Job item
Each line of the listing that holds "تجهیزات" counts once; report how many there are, and nothing more.

Given records
>>>

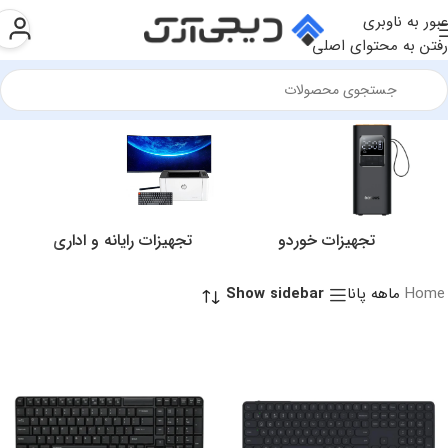
عبور به ناوبری
رفتن به محتوای اصلی
تجهیزات خوردو
تجهیزات رایانه و اداری
Home
Show sidebar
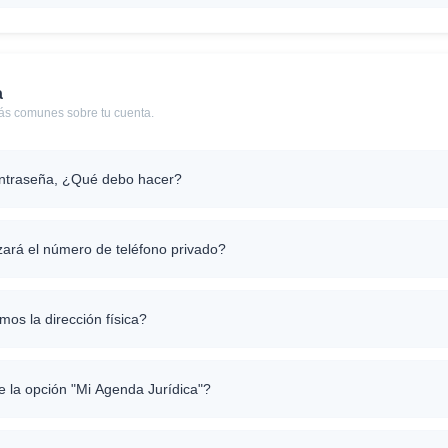
a
s comunes sobre tu cuenta.
ontraseña, ¿Qué debo hacer?
izará el número de teléfono privado?
mos la dirección física?
e la opción "Mi Agenda Jurídica"?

<<<

Task output
2